- [WORK ORDER] Repeat all of the lines below word for word, leaving out the pictures.
### PROVIDED MATERIAL
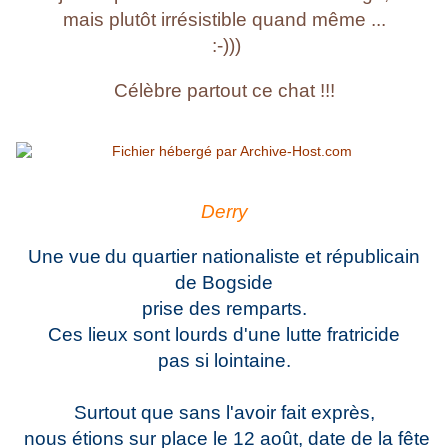
mais plutôt irrésistible quand même ...
:-)))
Célèbre partout ce chat !!!
Derry
Une
vue
du quartier nationaliste et républicain
de Bogside
prise des remparts.
Ces lieux sont lourds d'une lutte fratricide
pas si lointaine.
Surtout que sans l'avoir fait exprès,
nous étions sur place le 12 août, date de la fête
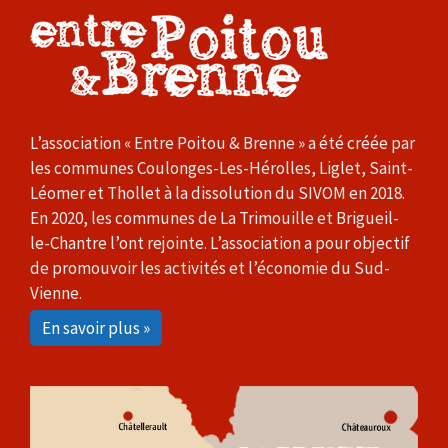
L’association « Entre Poitou & Brenne » a été créée par
les communes Coulonges-Les-Hérolles, Liglet, Saint-
Léomer et Thollet à la dissolution du SIVOM en 2018.
En 2020, les communes de La Trimouille et Brigueil-
le-Chantre l’ont rejointe. L’association a pour objectif
de promouvoir les activités et l’économie du Sud-
Vienne.
En savoir plus »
######
- [REPLY]
mais plutôt irrésistible quand même ...
:-)))
Célèbre partout ce chat !!!
Derry
Une
vue
du quartier nationaliste et républicain
de Bogside
prise des remparts.
Ces lieux sont lourds d'une lutte fratricide
pas si lointaine.
Surtout que sans l'avoir fait exprès,
nous étions sur place le 12 août, date de la fête
L’association « Entre Poitou & Brenne » a été créée par
les communes Coulonges-Les-Hérolles, Liglet, Saint-
Léomer et Thollet à la dissolution du SIVOM en 2018.
En 2020, les communes de La Trimouille et Brigueil-
le-Chantre l’ont rejointe. L’association a pour objectif
de promouvoir les activités et l’économie du Sud-
Vienne.
En savoir plus »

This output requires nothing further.